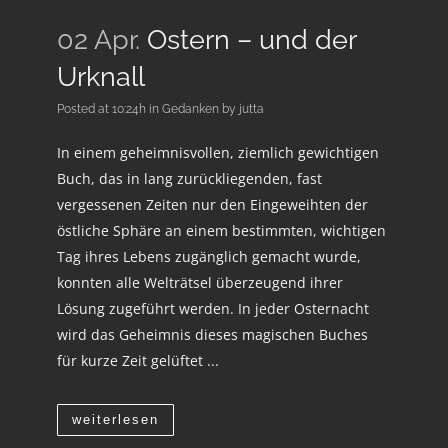
02 Apr.
Ostern – und der
Urknall
Posted at 10:24h
in
Gedanken
by
jutta
In einem geheimnisvollen, ziemlich gewichtigen
Buch, das in lang zurückliegenden, fast
vergessenen Zeiten nur den Eingeweihten der
östliche Sphäre an einem bestimmten, wichtigen
Tag ihres Lebens zugänglich gemacht wurde,
konnten alle Welträtsel überzeugend ihrer
Lösung zugeführt werden. In jeder Osternacht
wird das Geheimnis dieses magischen Buches
für kurze Zeit gelüftet ...
weiterlesen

====

Work instructions: Retype exactly, please, only the lines of the entries that run from the one containing "östliche Sphäre an" to the last.

Expected answer:
östliche Sphäre an einem bestimmten, wichtigen
Tag ihres Lebens zugänglich gemacht wurde,
konnten alle Welträtsel überzeugend ihrer
Lösung zugeführt werden. In jeder Osternacht
wird das Geheimnis dieses magischen Buches
für kurze Zeit gelüftet ...
weiterlesen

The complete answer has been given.